What to produce. Write out each line below that contains the string "amount". Case counts, so skip any line where the string appears only with different capitalization.

##### Task material

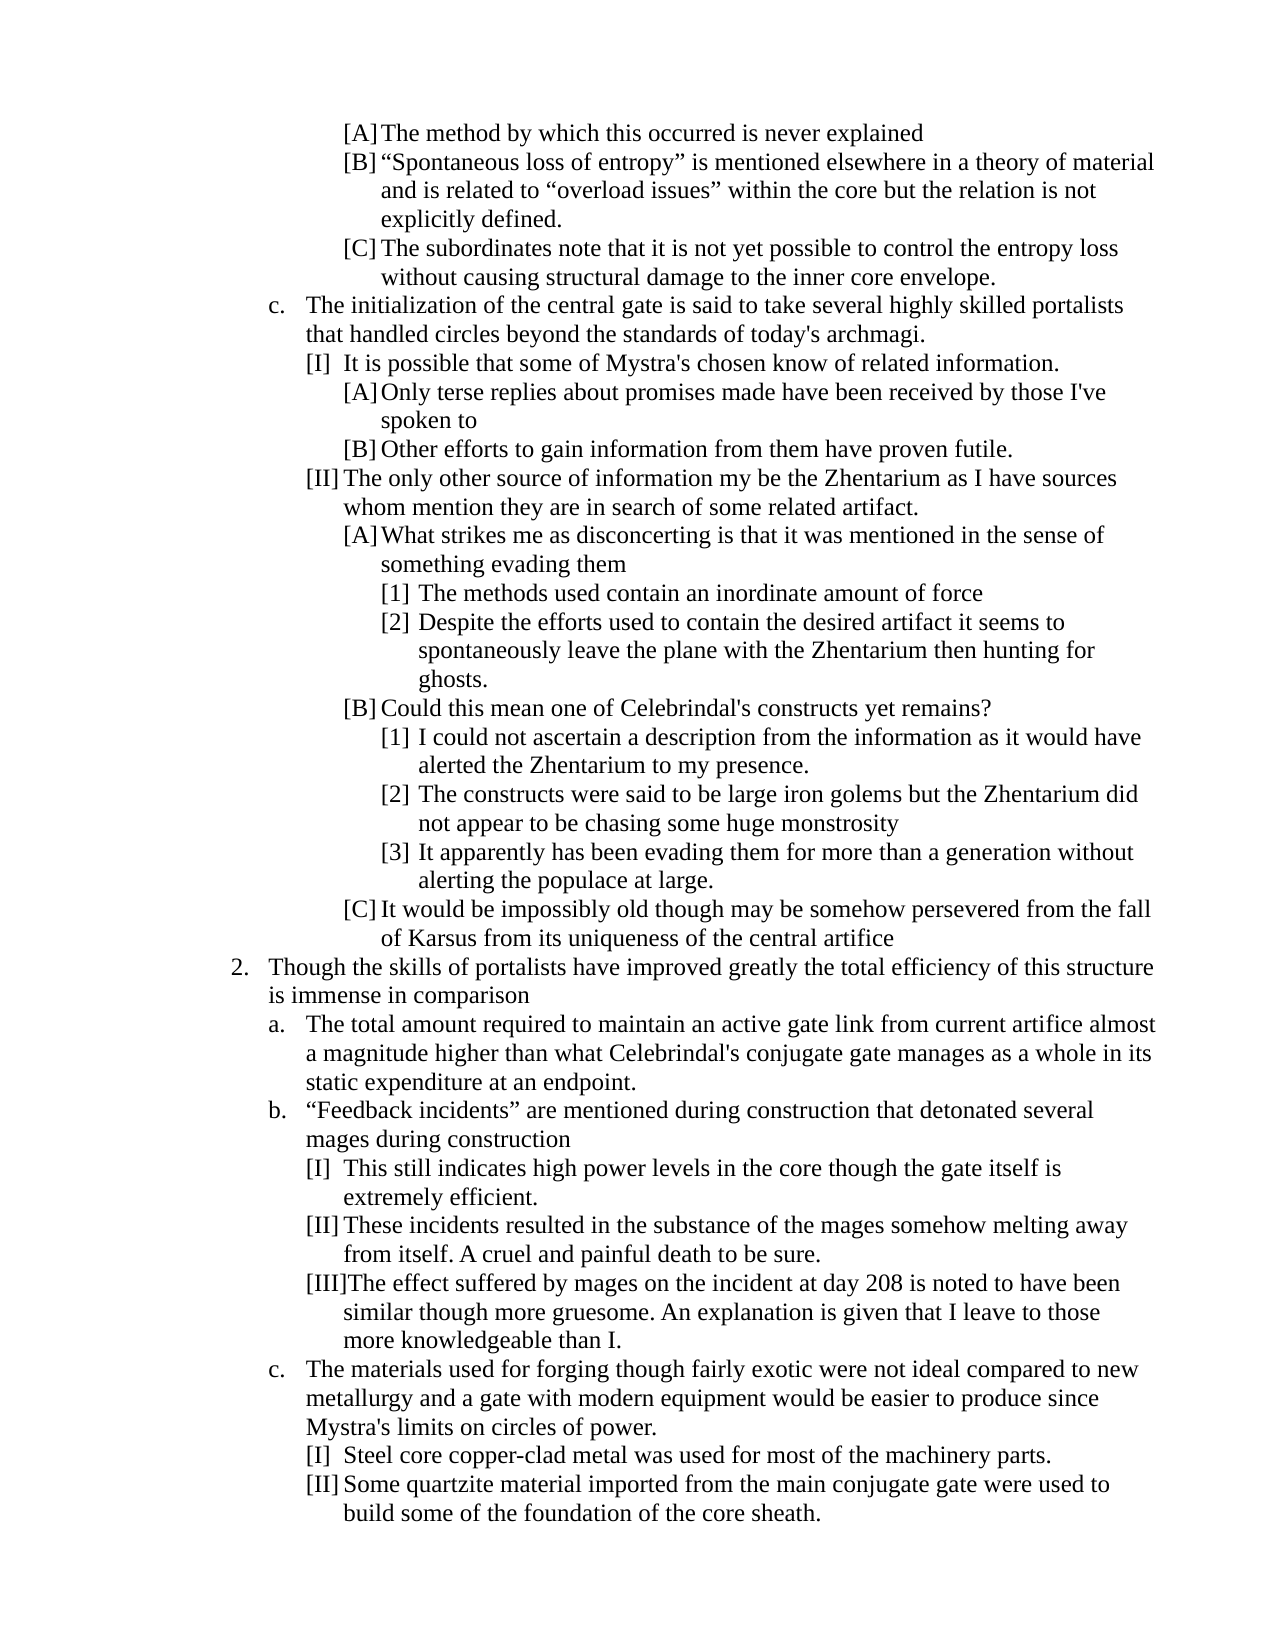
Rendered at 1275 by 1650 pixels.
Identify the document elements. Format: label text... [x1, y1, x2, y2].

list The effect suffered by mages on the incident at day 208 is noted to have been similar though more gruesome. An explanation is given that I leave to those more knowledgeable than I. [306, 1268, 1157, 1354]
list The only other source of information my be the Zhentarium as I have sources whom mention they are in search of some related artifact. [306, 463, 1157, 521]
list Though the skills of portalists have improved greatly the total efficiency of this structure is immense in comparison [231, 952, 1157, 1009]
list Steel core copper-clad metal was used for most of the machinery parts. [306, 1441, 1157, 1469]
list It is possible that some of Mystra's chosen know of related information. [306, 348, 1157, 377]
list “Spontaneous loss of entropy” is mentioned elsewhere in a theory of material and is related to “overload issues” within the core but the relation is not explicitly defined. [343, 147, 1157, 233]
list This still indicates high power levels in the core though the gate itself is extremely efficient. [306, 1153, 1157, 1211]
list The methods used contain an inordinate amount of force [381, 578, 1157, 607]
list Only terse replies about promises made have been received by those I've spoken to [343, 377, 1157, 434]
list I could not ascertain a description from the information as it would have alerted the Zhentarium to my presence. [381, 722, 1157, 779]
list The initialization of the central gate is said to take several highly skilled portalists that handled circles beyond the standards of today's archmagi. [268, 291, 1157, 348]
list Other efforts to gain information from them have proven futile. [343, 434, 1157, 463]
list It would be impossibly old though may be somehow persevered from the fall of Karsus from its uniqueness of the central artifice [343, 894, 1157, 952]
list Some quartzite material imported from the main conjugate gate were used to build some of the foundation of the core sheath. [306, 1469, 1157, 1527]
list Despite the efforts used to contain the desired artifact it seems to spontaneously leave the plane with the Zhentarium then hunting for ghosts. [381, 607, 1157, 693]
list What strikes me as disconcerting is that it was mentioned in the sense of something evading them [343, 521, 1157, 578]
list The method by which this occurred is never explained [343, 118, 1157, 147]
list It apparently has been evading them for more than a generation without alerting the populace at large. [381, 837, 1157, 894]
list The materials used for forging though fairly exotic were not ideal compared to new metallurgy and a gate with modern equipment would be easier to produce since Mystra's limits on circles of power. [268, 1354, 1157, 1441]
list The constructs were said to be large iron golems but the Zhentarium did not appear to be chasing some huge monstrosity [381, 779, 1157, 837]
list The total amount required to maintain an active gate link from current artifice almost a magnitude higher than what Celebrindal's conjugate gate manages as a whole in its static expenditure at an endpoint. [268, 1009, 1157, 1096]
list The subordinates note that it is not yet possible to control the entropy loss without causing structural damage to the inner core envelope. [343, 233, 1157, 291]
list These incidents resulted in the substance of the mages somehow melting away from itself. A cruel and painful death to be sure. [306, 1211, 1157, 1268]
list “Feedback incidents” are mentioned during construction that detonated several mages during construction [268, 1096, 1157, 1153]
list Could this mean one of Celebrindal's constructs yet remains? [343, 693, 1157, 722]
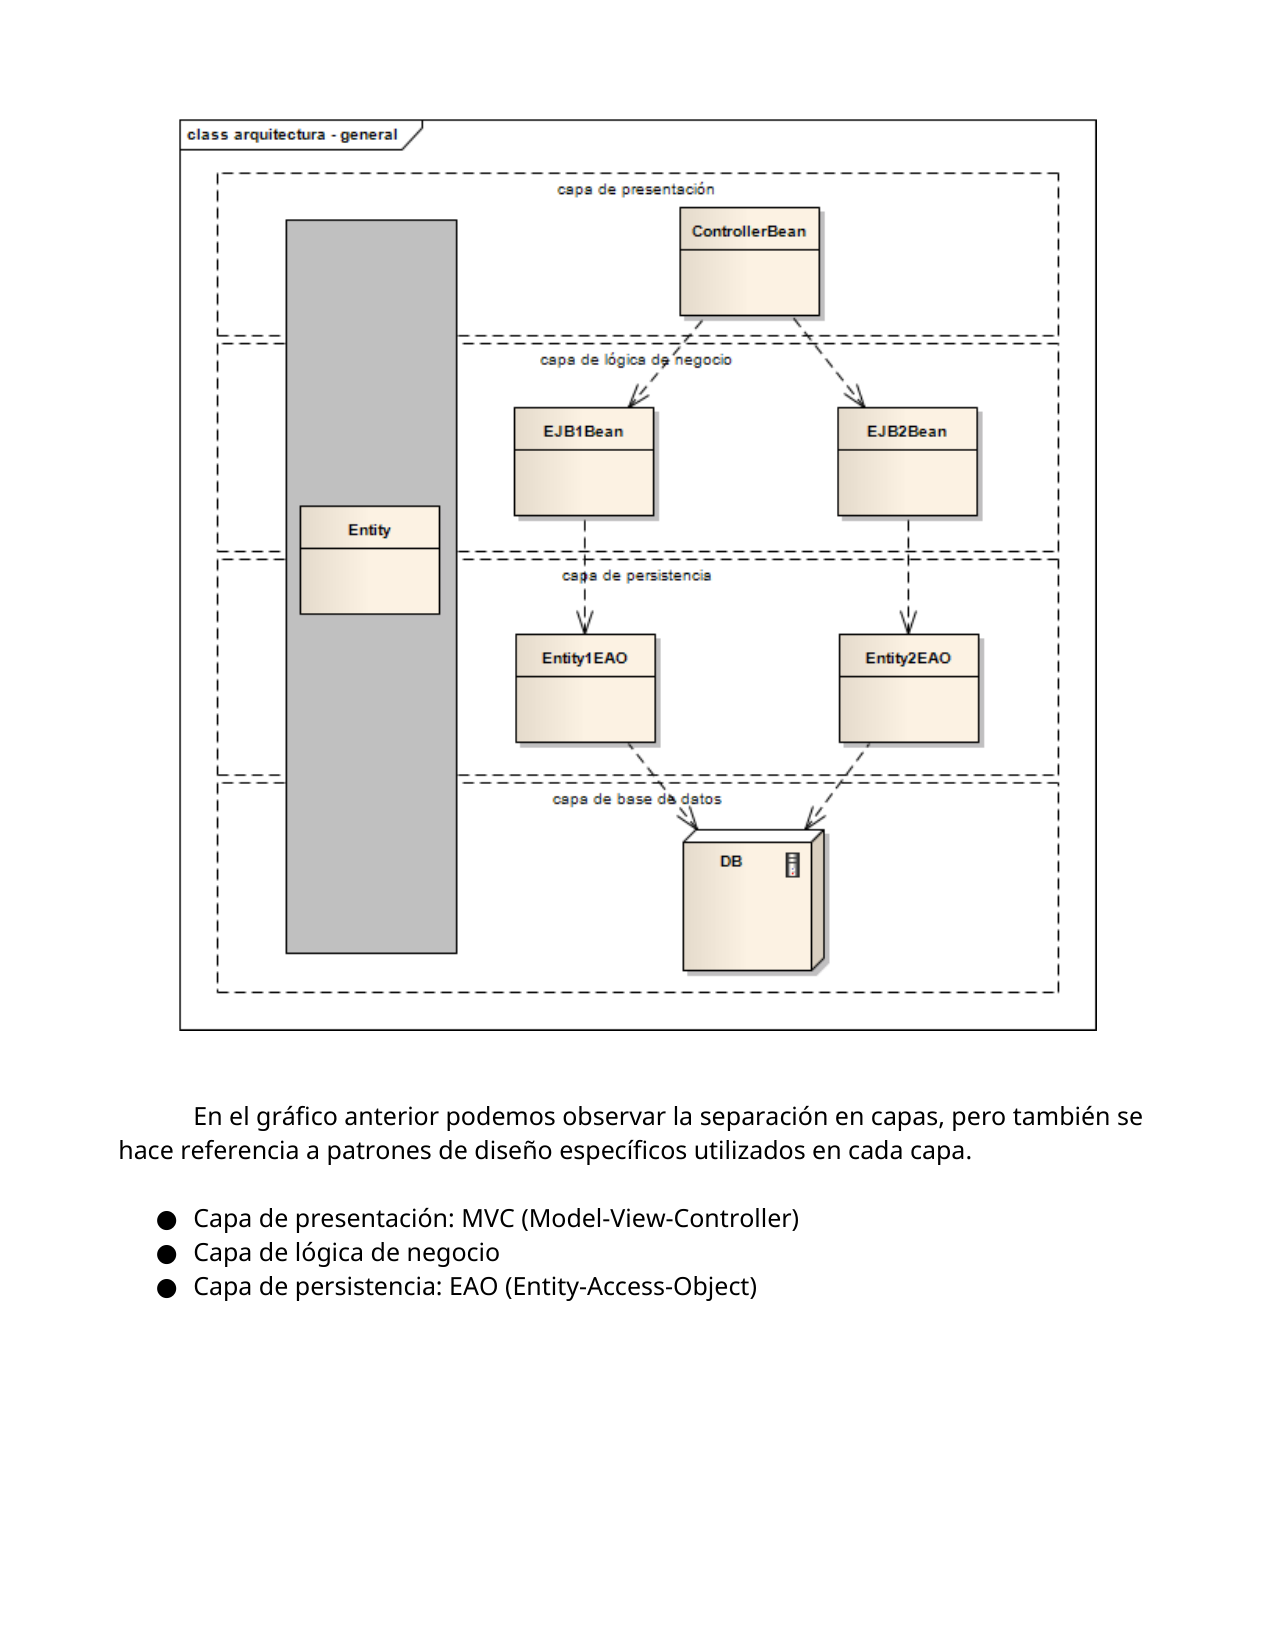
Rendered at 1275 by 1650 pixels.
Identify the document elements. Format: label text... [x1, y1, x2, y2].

##########

Correct response.
list The methods used contain an inordinate amount of force [381, 578, 1157, 607]
list The total amount required to maintain an active gate link from current artifice almost a magnitude higher than what Celebrindal's conjugate gate manages as a whole in its static expenditure at an endpoint. [268, 1009, 1157, 1096]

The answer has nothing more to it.